Some hardware wallets even have screens, which add another layer of security, as they can be used to verify and display important wallet details. For instance, a screen can be used to generate a recovery phrase and to confirm the amount and address of the payment you wish to make. So, as long as you invest in an authentic device made by a trustworthy and competent manufacturer with a good reputation, your funds will be safe and secure. Hardware wallets differ from software wallets in that they store a user’s private keys on a hardware device like a USB flash drive. Although hardware wallets make transactions online, they are stored offline which delivers increased security.
Hardware wallets can be compatible with several web interfaces and can support different currencies; it just depends on which one you decide to use. What’s more, making a transaction is easy.
Users simply plug in their device to any internet-enabled computer or device, enter a pin, send currency and confirm. Hardware wallets make it possible to easily transact while also keeping your money offline and away from danger.
5) PAPER WALLET
A paper wallet is essentially a document which contains a public address that can be used to receive Bitcoins and a private key, which allows you to spend or transfer cryptocurrency stored at that address.
Those are often printed in a form of QR-codes so that you can quickly scan them and add the keys to a software wallet to make a transaction. Paper wallets are easy to use and provide a very high level of security. While the term paper wallet can simply refer to a physical copy or printout of your public and private keys, it can also refer to a piece of software that is used to securely generate a pair of keys which are then printed. Using a paper wallet is relatively straightforward.

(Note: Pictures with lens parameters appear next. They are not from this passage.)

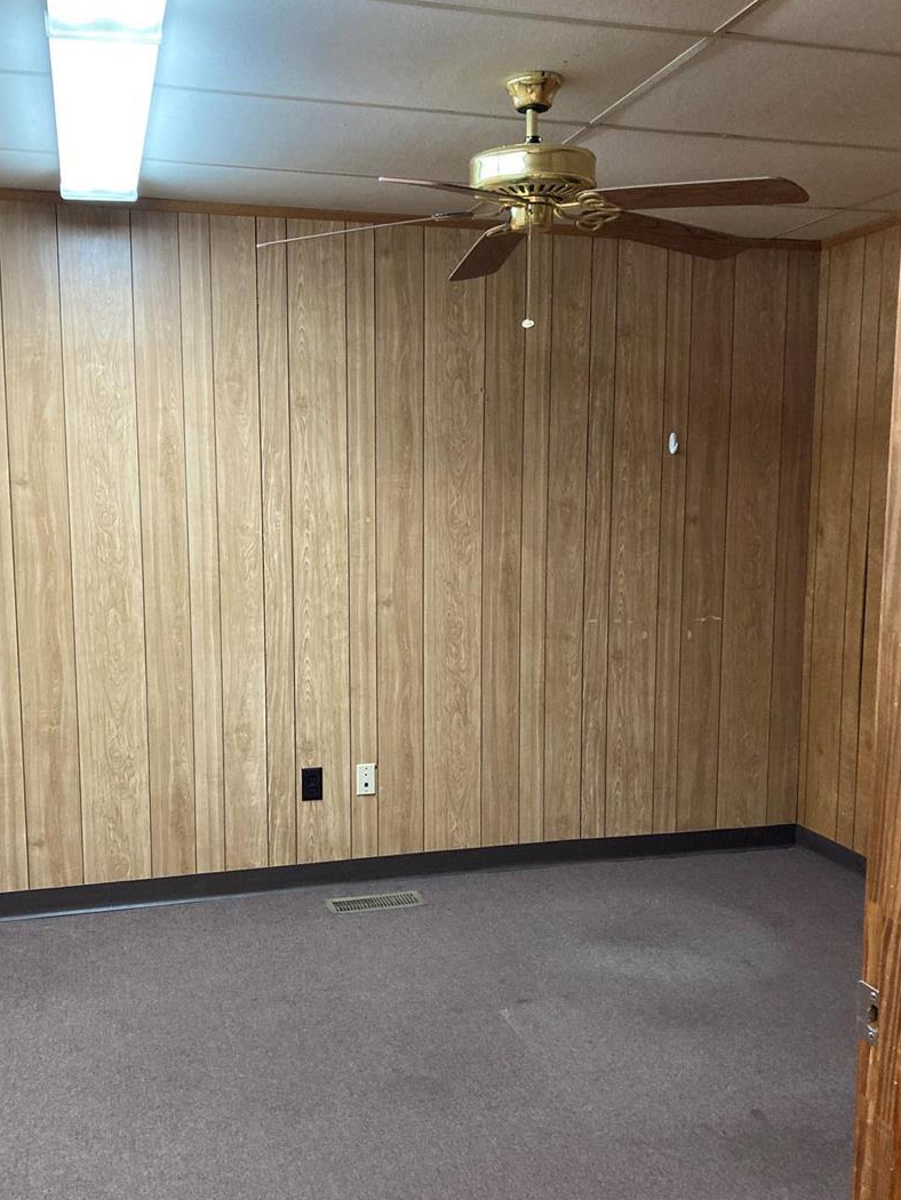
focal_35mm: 32
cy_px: 634
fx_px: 1110
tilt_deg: -5.8
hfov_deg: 44.1
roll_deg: +0.4
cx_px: 390
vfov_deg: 56.8
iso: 320
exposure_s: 1/60
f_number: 1.8
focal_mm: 3.99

Transferring Bitcoin or any other currency to your paper wallet is accomplished by the transfer of funds from your software wallet to the public address shown on your paper wallet. Alternatively, if you want to withdraw or spend currency, all you need to do is transfer funds from your paper wallet to your software wallet. This process, often referred to as ‘sweeping,’ can either be done manually by entering your private keys or by scanning the QR code on the paper wallet.